Moreover, the legal area and practices have developed since 1951, including the development of informed consent laws. The website also notes that John Hopkins was one of the few hospitals that accepted poor African Americans as patients in 1951.
The likely defendants will include pharmaceutical and biotechnology companies as well as John Hopkins. This case—assuming it survives many legal challenges and is not settled relatively early (those are big “ifs”)—could result in some very interesting law on the merits that may be challenging to the biotechnology and pharmaceutical industries.
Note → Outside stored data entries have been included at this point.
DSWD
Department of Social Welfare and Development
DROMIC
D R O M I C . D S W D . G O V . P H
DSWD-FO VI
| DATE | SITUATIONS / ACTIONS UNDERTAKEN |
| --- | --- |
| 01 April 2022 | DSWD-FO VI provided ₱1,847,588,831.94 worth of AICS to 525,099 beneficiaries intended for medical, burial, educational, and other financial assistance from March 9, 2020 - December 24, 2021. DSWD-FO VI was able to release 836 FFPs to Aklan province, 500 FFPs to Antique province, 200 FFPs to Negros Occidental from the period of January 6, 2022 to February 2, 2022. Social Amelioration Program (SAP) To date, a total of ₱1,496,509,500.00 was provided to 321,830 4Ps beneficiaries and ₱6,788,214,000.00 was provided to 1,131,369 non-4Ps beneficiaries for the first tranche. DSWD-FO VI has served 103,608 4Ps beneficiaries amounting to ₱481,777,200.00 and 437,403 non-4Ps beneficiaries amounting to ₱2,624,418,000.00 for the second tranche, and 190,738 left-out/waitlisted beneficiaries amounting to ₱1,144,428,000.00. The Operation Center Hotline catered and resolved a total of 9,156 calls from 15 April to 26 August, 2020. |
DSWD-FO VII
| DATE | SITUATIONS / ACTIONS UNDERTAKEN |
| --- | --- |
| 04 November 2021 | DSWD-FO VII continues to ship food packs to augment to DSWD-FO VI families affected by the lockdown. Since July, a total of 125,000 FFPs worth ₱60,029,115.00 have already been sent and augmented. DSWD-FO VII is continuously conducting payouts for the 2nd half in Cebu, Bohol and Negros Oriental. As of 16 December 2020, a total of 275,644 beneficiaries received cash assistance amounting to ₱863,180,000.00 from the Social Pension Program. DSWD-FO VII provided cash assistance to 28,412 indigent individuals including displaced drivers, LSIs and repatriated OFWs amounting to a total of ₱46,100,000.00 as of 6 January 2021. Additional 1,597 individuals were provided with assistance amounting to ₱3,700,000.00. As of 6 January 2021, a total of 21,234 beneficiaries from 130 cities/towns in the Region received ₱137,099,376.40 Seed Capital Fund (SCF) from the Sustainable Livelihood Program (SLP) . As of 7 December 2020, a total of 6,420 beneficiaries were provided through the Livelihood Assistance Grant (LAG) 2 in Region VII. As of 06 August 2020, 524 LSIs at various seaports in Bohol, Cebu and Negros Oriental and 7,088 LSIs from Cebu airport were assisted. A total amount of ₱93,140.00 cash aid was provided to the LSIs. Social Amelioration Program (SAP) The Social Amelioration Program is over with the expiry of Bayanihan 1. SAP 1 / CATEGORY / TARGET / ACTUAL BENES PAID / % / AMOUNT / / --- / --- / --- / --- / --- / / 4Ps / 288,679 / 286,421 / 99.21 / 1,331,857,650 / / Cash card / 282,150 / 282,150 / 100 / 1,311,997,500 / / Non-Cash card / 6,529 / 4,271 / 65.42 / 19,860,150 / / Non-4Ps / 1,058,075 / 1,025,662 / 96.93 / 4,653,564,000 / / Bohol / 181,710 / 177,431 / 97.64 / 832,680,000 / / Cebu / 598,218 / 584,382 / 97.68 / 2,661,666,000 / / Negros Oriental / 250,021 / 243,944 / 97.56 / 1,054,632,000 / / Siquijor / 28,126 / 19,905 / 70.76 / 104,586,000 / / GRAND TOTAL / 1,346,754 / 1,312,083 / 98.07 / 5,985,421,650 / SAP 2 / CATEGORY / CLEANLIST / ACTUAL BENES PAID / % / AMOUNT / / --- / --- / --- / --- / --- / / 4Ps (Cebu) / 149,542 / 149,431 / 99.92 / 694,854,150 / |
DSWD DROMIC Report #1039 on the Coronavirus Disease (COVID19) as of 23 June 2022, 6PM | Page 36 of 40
In 1990, the California Supreme Court basically decided in Moore v. Regents of the University of California that a patient did not retain a property interest in tissue extracted from him. Notably, his cells were also used to develop a cell line. The majority’s decision was influenced by prudential concerns, including expressed fear about impeding the development of the promising biotechnology industry. Importantly, the case was decided when the biotechnology industry was arguably quite young and the reasoning in that case was based on some factors that may not hold true today—due to changes in the law, the development of technology, and changing expectations and practices. Other courts in the United States, in deciding similar issues, have basically stated that equity (unjust enrichment) may provide hope for some compensation to the party whose cells have been utilized by researchers. A rejection of Moore would have interesting implications for the field and the preservation and protection of human dignity.
The timing of the filing of the lawsuits is interesting because my guess is that public opinion of the pharmaceutical/biotechnology industry is relatively high in the United States given the development of the vaccines for COVID-19. However, the continuing disaster of the failure to get enough vaccines to the Global South and other parts of the world will result in additional human death and suffering, including the proliferation of variants which may evade vaccines. This could turn the tide of public opinion in the United States—along with high pharmaceutical prices—and result in additional pressure to settle.